Air Time by Hank Phillippi Ryan probably begins on an airplane. Why is the flight attendant crying? Is the plane going to crash? The tone makes me want to know more about the person who phrases the observation this way, too.

Kevlar makes Hendrix itch.

This is from my own The Whammer Jammers. We know what kevlar is, so Hendrix is a police officer. He's worn kevlar before and now he's facing a dangerous situation, maybe a raid? Notice that the last two examples are in present tense, too.

MacDonald's book appeared in 1966 and Miller's only three years ago. Some things don't change.

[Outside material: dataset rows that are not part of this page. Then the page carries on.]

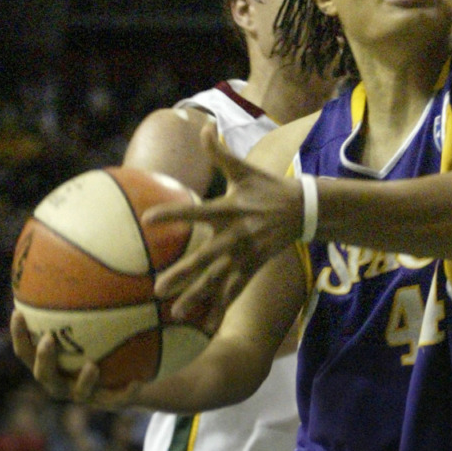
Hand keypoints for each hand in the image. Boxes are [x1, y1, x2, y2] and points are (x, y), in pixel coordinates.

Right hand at [10, 310, 135, 407]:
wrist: (132, 374)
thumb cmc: (106, 341)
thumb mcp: (98, 319)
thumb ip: (87, 298)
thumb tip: (83, 256)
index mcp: (53, 362)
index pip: (26, 349)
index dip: (19, 334)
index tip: (18, 313)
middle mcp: (63, 381)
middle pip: (44, 374)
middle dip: (43, 359)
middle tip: (48, 339)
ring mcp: (85, 395)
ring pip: (78, 393)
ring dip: (82, 380)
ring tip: (91, 366)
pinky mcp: (109, 403)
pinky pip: (117, 400)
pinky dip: (124, 392)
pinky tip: (137, 382)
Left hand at [145, 124, 302, 323]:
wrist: (304, 210)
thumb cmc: (268, 187)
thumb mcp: (246, 169)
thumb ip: (220, 152)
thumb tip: (204, 125)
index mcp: (230, 210)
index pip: (197, 213)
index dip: (173, 215)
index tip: (147, 219)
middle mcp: (236, 236)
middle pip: (205, 258)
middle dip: (182, 274)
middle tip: (157, 289)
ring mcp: (246, 255)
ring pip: (218, 280)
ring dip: (198, 297)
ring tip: (175, 313)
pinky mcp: (254, 266)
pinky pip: (236, 289)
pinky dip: (223, 306)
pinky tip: (207, 324)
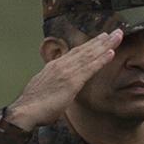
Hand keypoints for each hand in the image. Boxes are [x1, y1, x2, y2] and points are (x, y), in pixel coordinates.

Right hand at [7, 29, 125, 128]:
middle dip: (102, 40)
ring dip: (105, 45)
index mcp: (54, 66)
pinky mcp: (71, 82)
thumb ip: (56, 82)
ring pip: (89, 55)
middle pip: (85, 49)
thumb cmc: (34, 105)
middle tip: (116, 32)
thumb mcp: (46, 88)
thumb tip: (61, 85)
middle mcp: (60, 65)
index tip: (102, 38)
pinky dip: (101, 59)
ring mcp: (66, 72)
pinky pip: (89, 68)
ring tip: (117, 36)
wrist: (25, 111)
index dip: (90, 44)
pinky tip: (111, 53)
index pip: (76, 52)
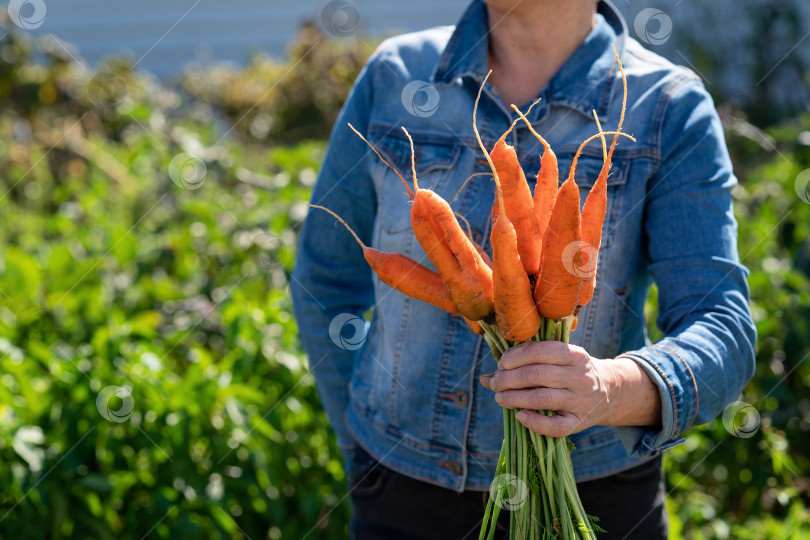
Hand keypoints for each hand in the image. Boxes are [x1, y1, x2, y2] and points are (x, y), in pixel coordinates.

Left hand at [479, 341, 660, 436]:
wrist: (610, 392)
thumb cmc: (572, 372)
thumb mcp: (557, 360)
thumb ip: (524, 363)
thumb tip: (484, 378)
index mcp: (574, 354)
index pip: (539, 351)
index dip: (514, 358)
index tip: (501, 364)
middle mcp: (580, 376)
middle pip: (536, 375)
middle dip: (508, 379)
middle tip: (495, 383)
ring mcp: (581, 401)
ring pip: (542, 399)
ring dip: (514, 399)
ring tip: (499, 398)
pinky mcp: (580, 422)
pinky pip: (555, 427)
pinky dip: (534, 422)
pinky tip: (519, 416)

Your opening should begin to set up your ending, too. That's easier than it sounds. If you're writing a romance, your reader already expects that the lovers will end up together. If you're writing a mystery, we expect to find a solution. If you can put a clue in immediately, that's even better because your reader may overlook it while she or he is getting used to the rules of engagement. Sometimes, you can repeat a line or phrase from the beginning at the end to give structural closure, too, like finishing a song on the tonic. 

All the examples I gave are opening sentences, but the "brilliant first sentence" quest may be a trap. DO NOT use a gimmick. Readers will catch you and feel manipulated. They won't like it and they'll stop reading. A gimmick makes it hard to move on without a jarring shift. 

Instead of obsessing over one great line, give yourself a paragraph or even a page to get things rolling. If you can suggest that there's trouble in River City, you're fine. The characters and setting will help you show more and find your rhythm and tone. 

The best advice I can give is to open your first draft whenever and wherever you want. Tell your story. When you know the plot, setting, and characters more fully, you can find the best way in. Then go back and rewrite your opening when you know the best place to start. My last revision and polish is usually on the opening when I have everything else in place. When I'm finding my way, I often write lots of back-story at the beginning, too. I will cut or move most of it when I revise, but it gives me direction. 

Go back and look at my title and opening paragraph. See what I did?